▸ **What you should do**
Extract every line of the listing below verbatim, leaving out the pictures.

▸ **Data**
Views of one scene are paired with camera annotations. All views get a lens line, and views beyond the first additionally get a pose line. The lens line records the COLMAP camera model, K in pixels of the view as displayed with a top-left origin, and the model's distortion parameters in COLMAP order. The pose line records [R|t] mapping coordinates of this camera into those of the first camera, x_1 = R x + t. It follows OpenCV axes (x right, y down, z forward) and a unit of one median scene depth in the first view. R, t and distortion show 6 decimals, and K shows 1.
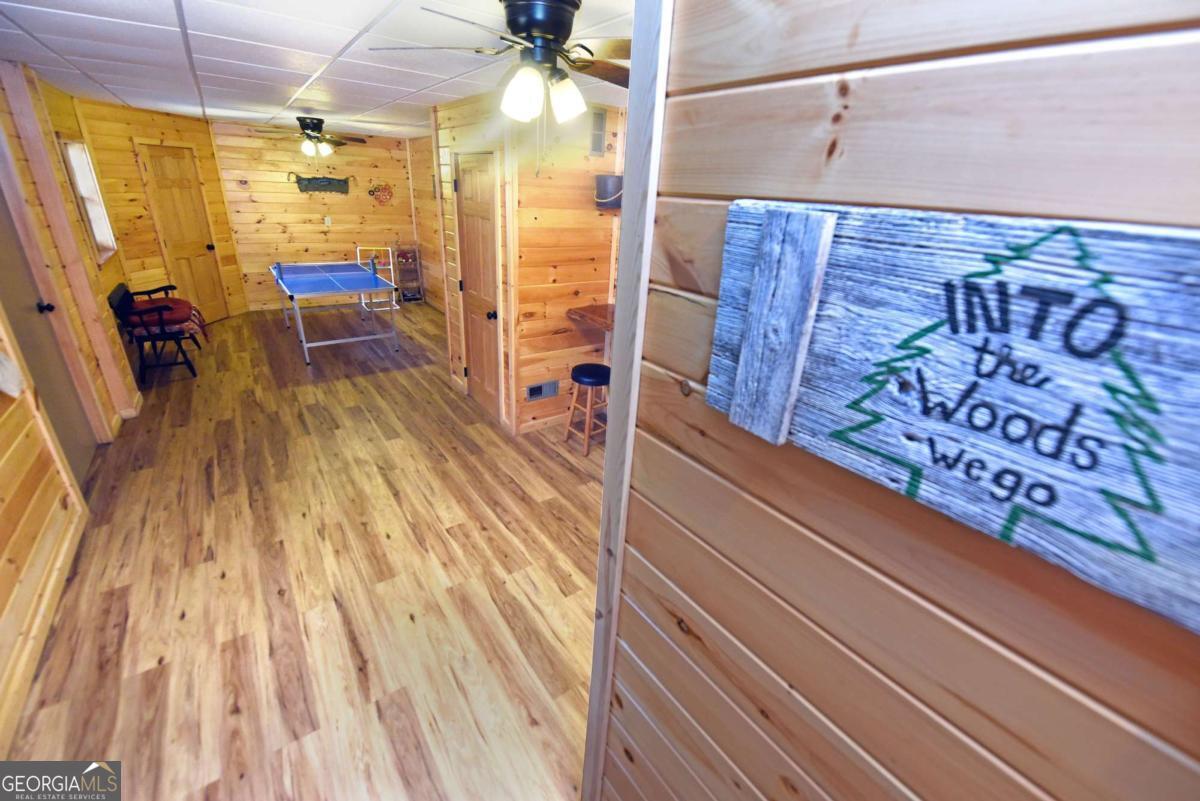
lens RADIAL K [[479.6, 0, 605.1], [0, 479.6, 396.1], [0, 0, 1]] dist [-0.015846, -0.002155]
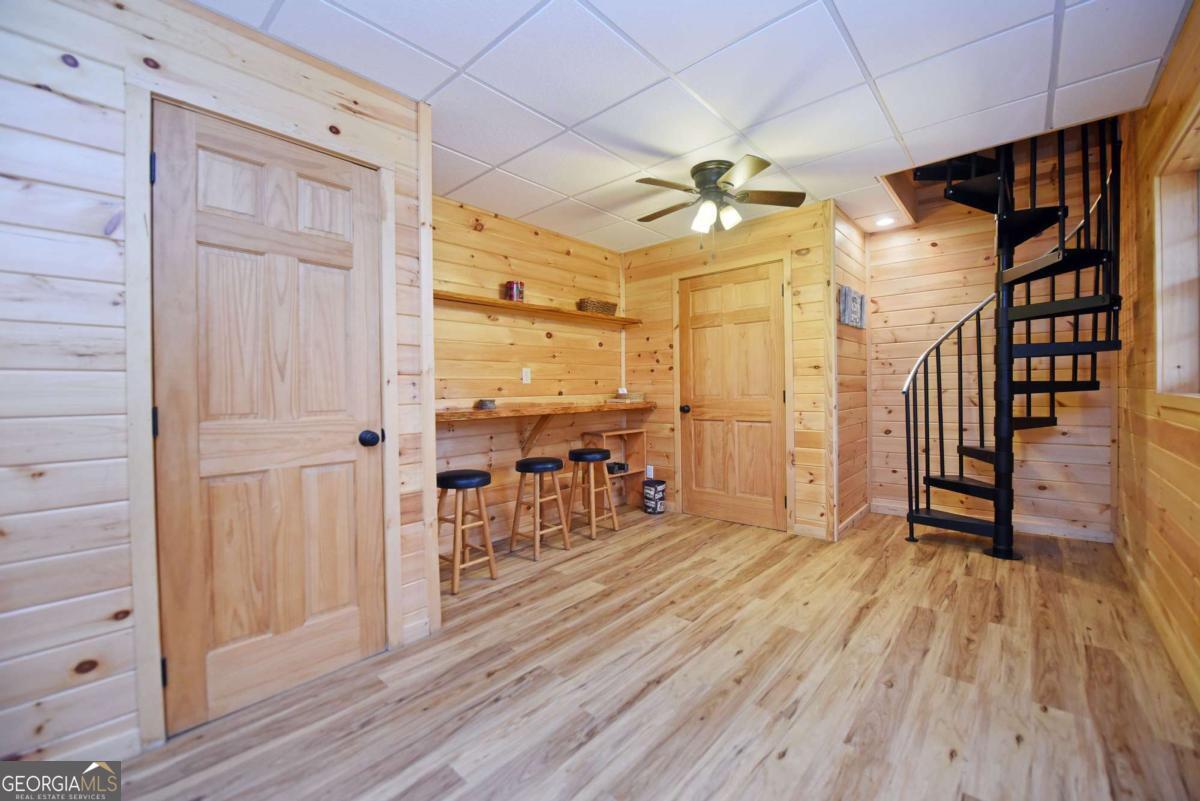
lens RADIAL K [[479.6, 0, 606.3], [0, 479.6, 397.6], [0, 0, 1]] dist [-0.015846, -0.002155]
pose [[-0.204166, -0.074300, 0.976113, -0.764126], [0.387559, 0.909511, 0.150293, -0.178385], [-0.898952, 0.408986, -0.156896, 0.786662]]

▸ **Finished exercise**
Views of one scene are paired with camera annotations. All views get a lens line, and views beyond the first additionally get a pose line. The lens line records the COLMAP camera model, K in pixels of the view as displayed with a top-left origin, and the model's distortion parameters in COLMAP order. The pose line records [R|t] mapping coordinates of this camera into those of the first camera, x_1 = R x + t. It follows OpenCV axes (x right, y down, z forward) and a unit of one median scene depth in the first view. R, t and distortion show 6 decimals, and K shows 1.
lens RADIAL K [[479.6, 0, 605.1], [0, 479.6, 396.1], [0, 0, 1]] dist [-0.015846, -0.002155]
lens RADIAL K [[479.6, 0, 606.3], [0, 479.6, 397.6], [0, 0, 1]] dist [-0.015846, -0.002155]
pose [[-0.204166, -0.074300, 0.976113, -0.764126], [0.387559, 0.909511, 0.150293, -0.178385], [-0.898952, 0.408986, -0.156896, 0.786662]]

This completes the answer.